Robert is starting at community college this fall and we were trying to remember/learn how to do things for the placement test. He took the test last week and missed the "start out in a for-credit class instead of remedial" score by 2 points, so we spent a while on trig functions, and then there was only 1 trig question when he retook it today. *shrug* We'll see. There's no benefit in taking a class he's not prepared for, but spending a semester in a class that won't count in the end - because of two points - would suck.

Loki:

--- Quote from: Carl-E on 11 Aug 2014, 16:43 ---I know I took two semesters of logic, up through Godel's theorems, but that was back in the late 80's.  As for what I actually remember... well, let's see the question before I commit!

--- End quote ---
Oh, I have no question at the moment - I just constantly hear the claim that barely any university outside of mine (at least in Germany) does mathematical logic as mandatory part of the curriculum.
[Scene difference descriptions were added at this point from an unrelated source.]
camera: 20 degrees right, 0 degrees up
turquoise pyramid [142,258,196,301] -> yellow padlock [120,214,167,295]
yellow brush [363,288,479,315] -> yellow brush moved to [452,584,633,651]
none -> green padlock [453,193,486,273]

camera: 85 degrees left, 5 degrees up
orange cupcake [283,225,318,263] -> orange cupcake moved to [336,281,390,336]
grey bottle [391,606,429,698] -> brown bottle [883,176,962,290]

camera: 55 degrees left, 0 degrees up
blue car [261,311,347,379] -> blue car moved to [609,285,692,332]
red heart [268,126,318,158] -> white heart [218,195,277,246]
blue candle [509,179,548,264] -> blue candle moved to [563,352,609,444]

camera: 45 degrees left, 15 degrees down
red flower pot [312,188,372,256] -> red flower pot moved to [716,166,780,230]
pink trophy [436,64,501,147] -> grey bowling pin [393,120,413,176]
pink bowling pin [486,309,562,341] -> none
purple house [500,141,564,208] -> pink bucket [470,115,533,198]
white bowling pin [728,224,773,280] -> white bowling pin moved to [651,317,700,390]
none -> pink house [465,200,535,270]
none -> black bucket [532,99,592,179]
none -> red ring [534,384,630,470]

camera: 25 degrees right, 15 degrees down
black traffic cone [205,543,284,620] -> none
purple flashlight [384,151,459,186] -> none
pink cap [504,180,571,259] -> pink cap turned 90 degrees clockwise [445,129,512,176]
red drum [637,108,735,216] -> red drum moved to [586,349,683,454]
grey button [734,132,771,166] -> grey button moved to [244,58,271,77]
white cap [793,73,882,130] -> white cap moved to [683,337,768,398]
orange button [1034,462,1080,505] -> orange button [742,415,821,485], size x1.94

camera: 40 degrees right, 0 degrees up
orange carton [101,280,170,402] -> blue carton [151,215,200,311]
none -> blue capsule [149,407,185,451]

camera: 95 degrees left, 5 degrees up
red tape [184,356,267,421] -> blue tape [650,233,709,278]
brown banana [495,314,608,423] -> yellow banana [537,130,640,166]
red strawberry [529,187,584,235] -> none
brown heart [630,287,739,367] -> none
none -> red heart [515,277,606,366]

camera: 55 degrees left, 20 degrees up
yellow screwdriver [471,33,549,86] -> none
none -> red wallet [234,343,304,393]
Thought I'd check if that was true. In case you are interested, the contents of the course are, roughly in that order:

* intro to Boolean logic
* completeness theorem for BL
* Horn formulas
* sequence calculus in BL
* compactness theorem for BL
* intro to first-order logic (FO)
* (finite and non-finite) axiomatization of structures in FO
* model-checking games
* theories (a thing so obscure there seems to be no definition of it on Wikipedia)
* Ehrenfeucht-Fraisse games
* sequence calculus in FO
* completeness theorem in FO
* compactness theorem in FO

Carl-E:

--- Quote from: Loki on 11 Aug 2014, 23:17 ---
--- Quote from: Carl-E on 11 Aug 2014, 16:43 ---I know I took two semesters of logic, up through Godel's theorems, but that was back in the late 80's.  As for what I actually remember... well, let's see the question before I commit!

--- End quote ---
Oh, I have no question at the moment - I just constantly hear the claim that barely any university outside of mine (at least in Germany) does mathematical logic as mandatory part of the curriculum. Thought I'd check if that was true. In case you are interested, the contents of the course are, roughly in that order:

* intro to Boolean logic
* completeness theorem for BL
* Horn formulas
* sequence calculus in BL
* compactness theorem for BL
* intro to first-order logic (FO)
* (finite and non-finite) axiomatization of structures in FO
* model-checking games
* theories (a thing so obscure there seems to be no definition of it on Wikipedia)
* Ehrenfeucht-Fraisse games
* sequence calculus in FO
* completeness theorem in FO
* compactness theorem in FO

--- End quote ---


 :laugh: :laugh: :laugh: :laugh: :laugh: not a goddamn thing there sounds familiar  :laugh: :laugh: :laugh: :laugh: :roll:

OK, one or two of the first few topics. 

Seriously, Math in the states, even at the graduate level vs. math in Germany is like a little kid trying to arm wrestle with The Hulk.